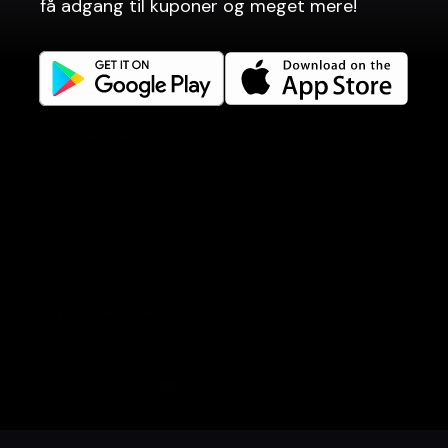
få adgang til kuponer og meget mere!
Fortrolighedspolitik
Vilkår for brug
Gavekort vilkår
Til restauranter
Reservationssystem
Madbestilling
Point of sale
Hjemmesider
Vil du vide mere?
Facebook
Instagram
LinkedIn
Book bord
Order food
Coupons
Gavekort
Events
Careers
● ● ● ●
Pull out every line of text read from the rows above and copy it with no changes, leaving out the pictures.

RESPONSE TO THIS EXERCISE:
få adgang til kuponer og meget mere!
Fortrolighedspolitik
Vilkår for brug
Gavekort vilkår
Til restauranter
Reservationssystem
Madbestilling
Point of sale
Hjemmesider
Vil du vide mere?
Facebook
Instagram
LinkedIn
Book bord
Order food
Coupons
Gavekort
Events
Careers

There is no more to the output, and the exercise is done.